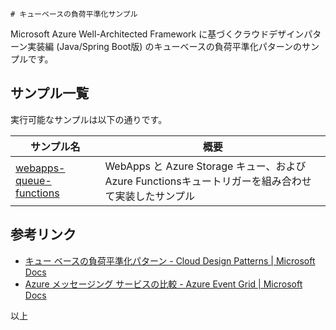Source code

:     # キューベースの負荷平準化サンプル

Microsoft Azure Well-Architected Framework に基づくクラウドデザインパターン実装編 (Java/Spring Boot版) のキューベースの負荷平準化パターンのサンプルです。

## サンプル一覧

実行可能なサンプルは以下の通りです。

| サンプル名                                                     | 概要                                                                                                |
| -------------------------------------------------------------- | --------------------------------------------------------------------------------------------------- |
| [webapps-queue-functions](./webapps-queue-functions/README_ja.md) | WebApps と Azure Storage キュー、および Azure Functionsキュートリガーを組み合わせて実装したサンプル |

## 参考リンク

- [キュー ベースの負荷平準化パターン - Cloud Design Patterns | Microsoft Docs](https://docs.microsoft.com/ja-jp/azure/architecture/patterns/queue-based-load-leveling)
- [Azure メッセージング サービスの比較 - Azure Event Grid | Microsoft Docs](https://docs.microsoft.com/ja-jp/azure/event-grid/compare-messaging-services)

以上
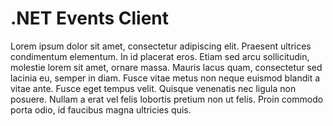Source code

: # .NET Events Client

Lorem ipsum dolor sit amet, consectetur adipiscing elit. Praesent ultrices condimentum elementum. In id placerat eros. Etiam sed arcu sollicitudin, molestie lorem sit amet, ornare massa. Mauris lacus quam, consectetur sed lacinia eu, semper in diam. Fusce vitae metus non neque euismod blandit a vitae ante. Fusce eget tempus velit. Quisque venenatis nec ligula non posuere. Nullam a erat vel felis lobortis pretium non ut felis. Proin commodo porta odio, id faucibus magna ultricies quis.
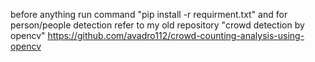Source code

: before anything run command "pip install -r requirment.txt"
and for person/people detection refer to my old repository "crowd detection by opencv" 
https://github.com/avadro112/crowd-counting-analysis-using-opencv
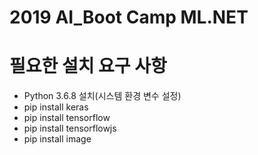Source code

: # 2019 AI_Boot Camp ML.NET

# 필요한 설치 요구 사항

- Python 3.6.8 설치(시스템 환경 변수 설정)
- pip install keras
- pip install tensorflow 
- pip install tensorflowjs 
- pip install image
################
### Your instructions
In the data above, the stretch from the line with "- [キュー ベースの負荷平準化パターン" through the line with "# .NET Events Client" is to be returned exactly, minus any pictures.

### Answer to the exercise
- [キュー ベースの負荷平準化パターン - Cloud Design Patterns | Microsoft Docs](https://docs.microsoft.com/ja-jp/azure/architecture/patterns/queue-based-load-leveling)
- [Azure メッセージング サービスの比較 - Azure Event Grid | Microsoft Docs](https://docs.microsoft.com/ja-jp/azure/event-grid/compare-messaging-services)

以上
Source code

: # .NET Events Client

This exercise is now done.